| Dataset excerpt |
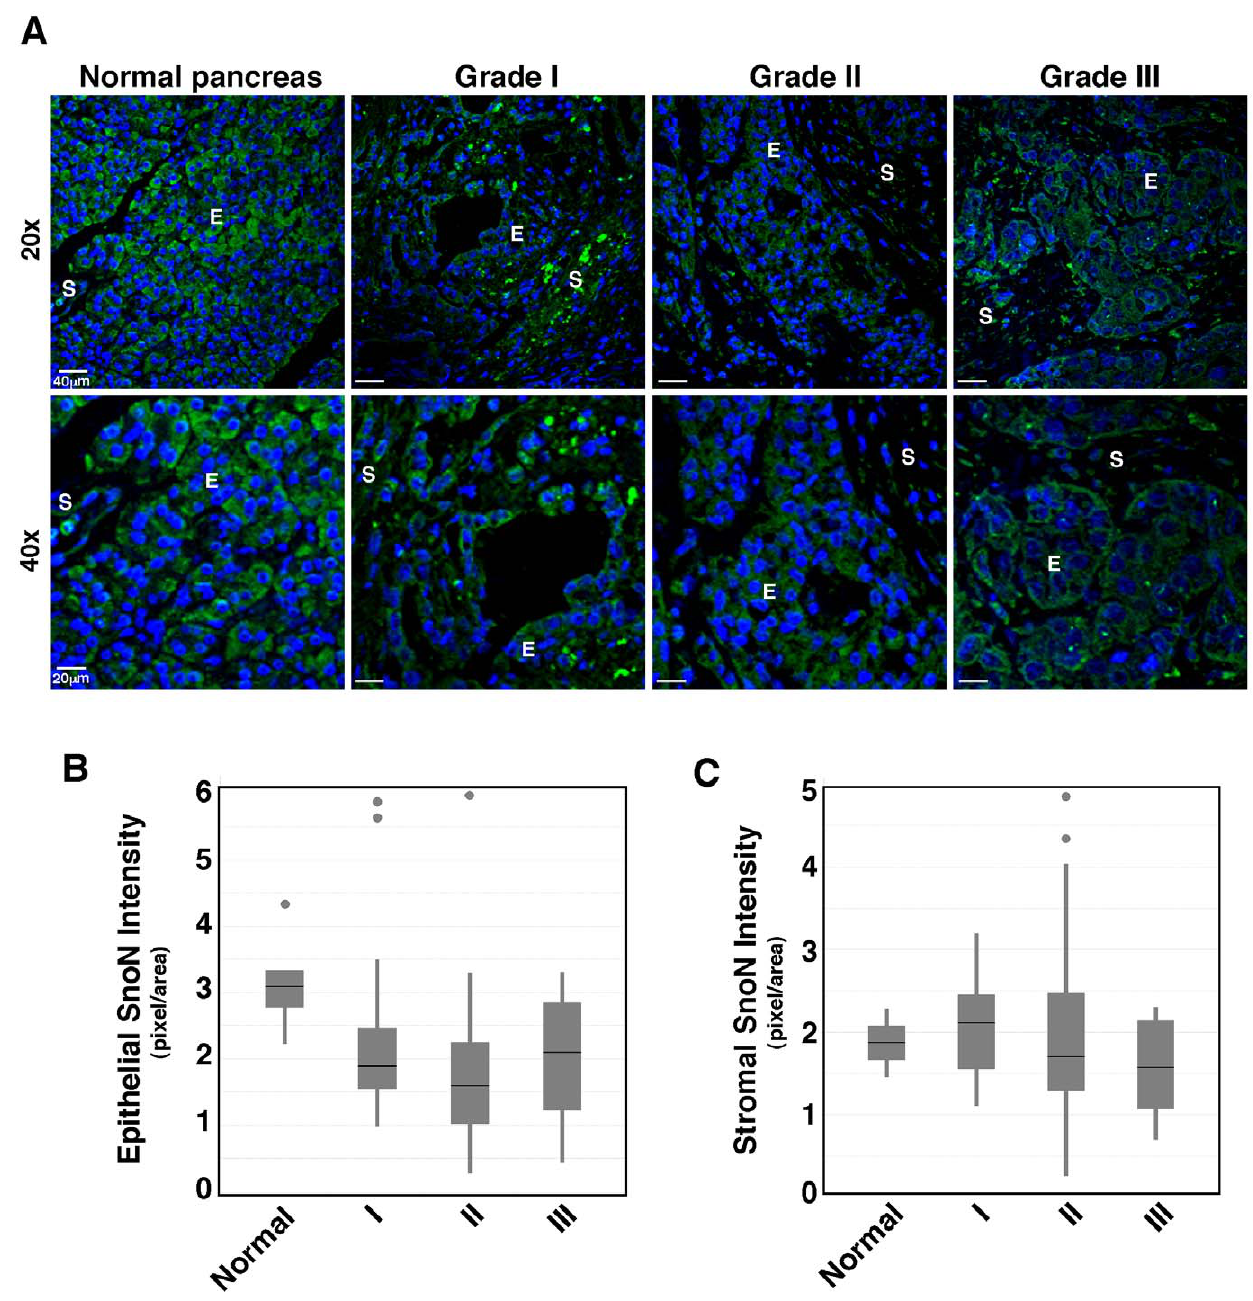
Figure 4. SnoN expression is reduced in pancreatic adenocarcinoma samples. A, Representative SnoN expression in the normal pancreas and in pancreatic adenocarcinoma of varying grades at 20X (top) or 40X (bottom) magnifications. E: epithelium; S: stroma. Green: SnoN; blue, DAPI. B, SnoN staining in normal and pancreatic tumor epithelial cells was quantified using Image J, and the numbers were plotted in the box plot, which includes normal samples (n=5, mean=3.08) and pancreatic tumor samples of grade I (n=21, mean=1.89), grade II (n=59, mean=1.59), and grade III (n=8, mean=2.09). SnoN expression in tumor samples was weaker than that in normal pancreatic samples (p=0.0855 for grade I, p=0.0125 for II, and p=0.0518 for III). No significant difference was observed in SnoN epithelial staining between the pancreatic tumor samples. C, SnoN staining in normal (n=2, mean=1.87) and tumor stromal samples of grade I (n=20, mean=2.10), II (n=55, mean=1.70), and III (n=8, mean=1.57). There is no statistically significant difference between tumor and normal stroma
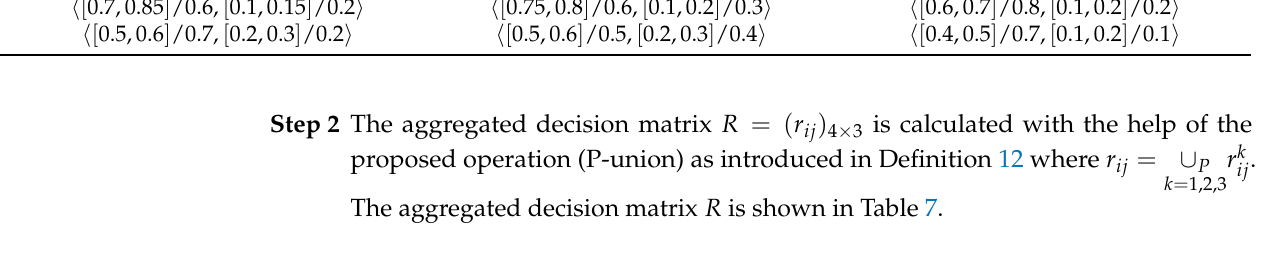
Table 7. Aggregated decision matrix R by applying the P-union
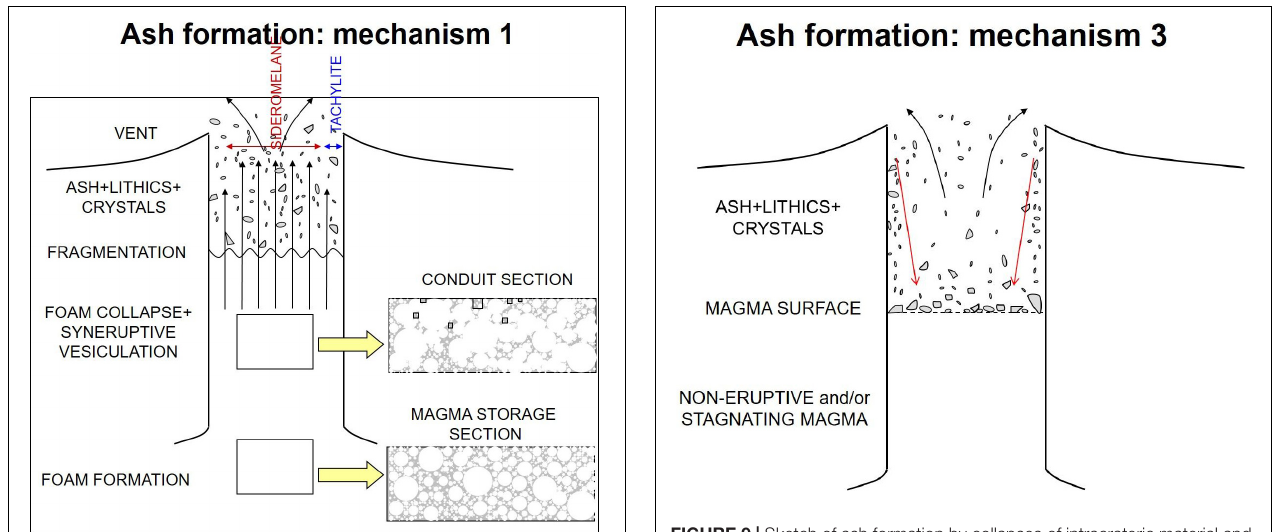
FIGURE 9 | Sketch of ash formation by collapses of intracrateric material and conduit lining (mechanism no. 3). Red arrows indicate collapsing material. Not to scale. See text for further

| What is expected |
Using the material above, restate word for word the lines from the line that has "Table 7. Aggregated" to the last line, inclusive, with pictures omitted.

| Solution to this task |
Table 7. Aggregated decision matrix R by applying the P-union
FIGURE 9 | Sketch of ash formation by collapses of intracrateric material and conduit lining (mechanism no. 3). Red arrows indicate collapsing material. Not to scale. See text for further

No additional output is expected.